North American Alley Wood (foundus palletus) is the great free wood source that more than one woodworker has used over the years. I have made stools, jewerly boxes, shop fixtures and even a porch swing from the common pallet. My favorite retrival site is an electrical supply store. Their pallets are usually red or white oak and are well constructed to handle wire spool loads. They are usually pretty clean too. Deconstruct, a ride or two over the jointer and plane well. I usually leave the nail holes show in the final product as "character enhancers". Half the fun of building with pallet wood is making up the stories while constructing with it. "This wood was shipped over a million miles to become this...." 
Hope this helps you out.


----------



## btyirin (Aug 14, 2008)

nailgunner7 said:


> North American Alley Wood (foundus palletus)


LOL!:laughing::laughing:


----------



## Daren (Oct 14, 2006)

nailgunner7 said:


> North American Alley Wood (foundus palletus)


Ditto Brian's :laughing:, I think we have the quote of the day there.


----------



## Ohio Ron (Dec 22, 2007)

That looks really good.

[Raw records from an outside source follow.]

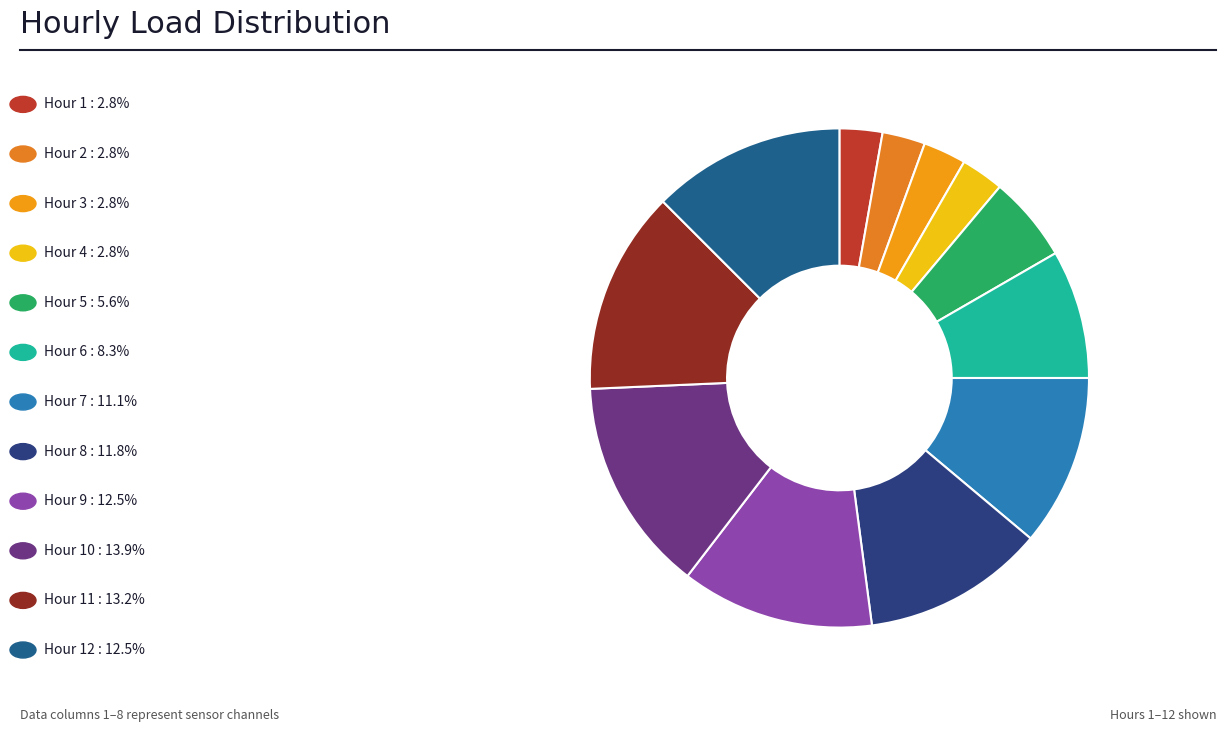

How many slices are in this pie chart?

12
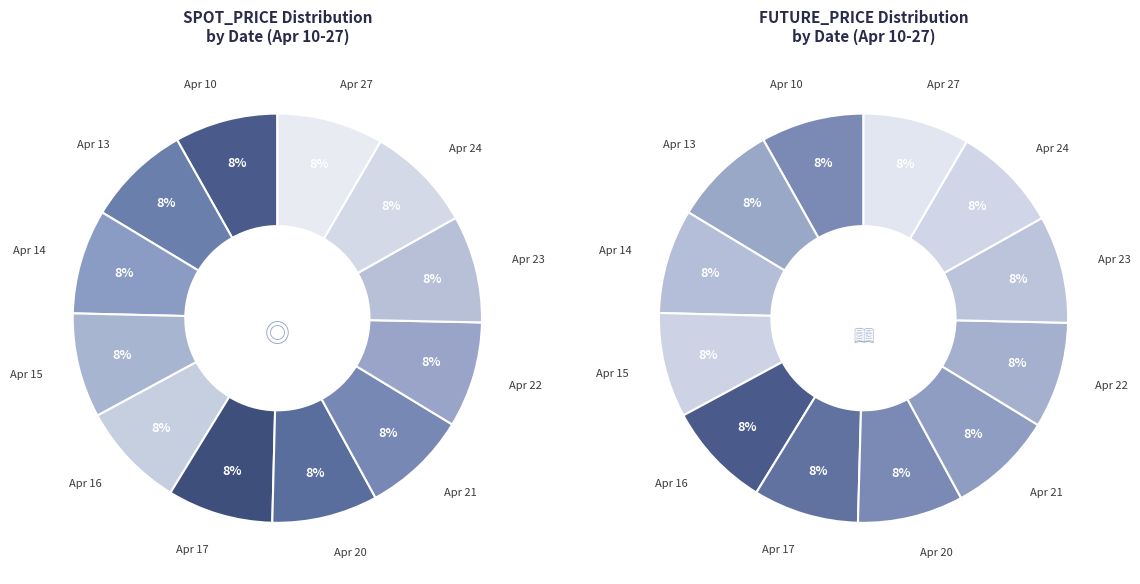

True or false: 2015-04-14 accounts for 8% of the total.

True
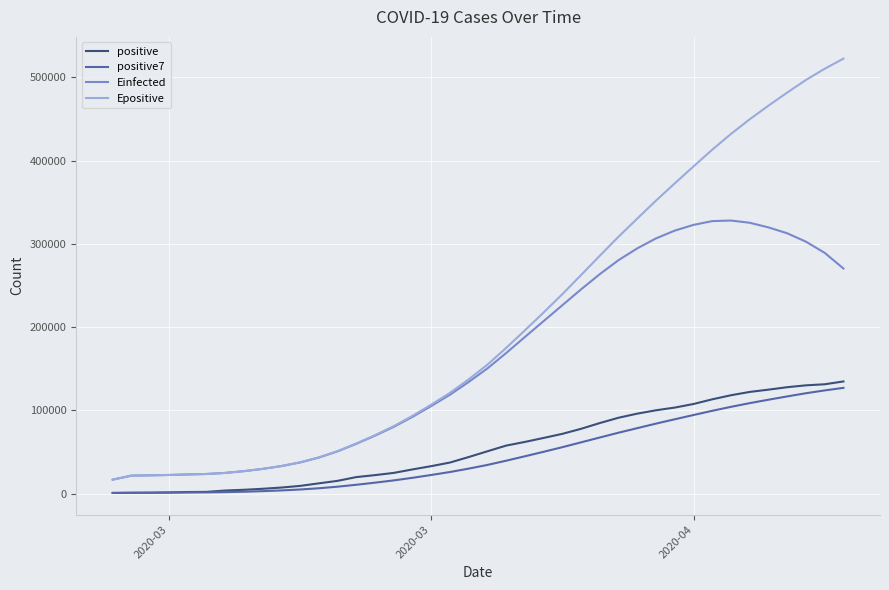

What is the maximum value shown in the chart?

522599.7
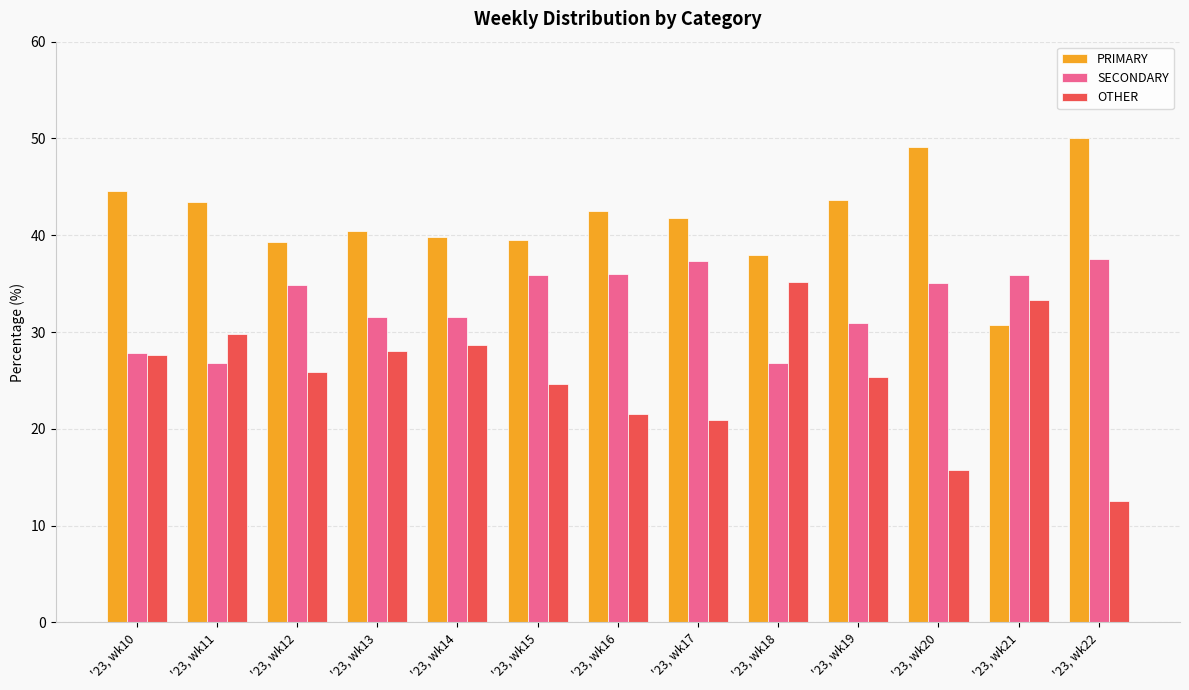

What value does the SECONDARY series have at '23, wk16?

36.0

I also agree that no wood is really scrap, you can use it somehow. 
I had to work a long time to get all the small pieces glued in the way I wanted them, but I made a one of a kind tooth pick holder out of small left over pieces.


----------



## Kenbo (Sep 16, 2008)

Great stuff! You really like making boxes of all sizes eh? Love it!
Keep posting.
(I haven't tried the dovetail splines yet but I will and intend to post pics when I do.....even if it's a disaster)
Ken


----------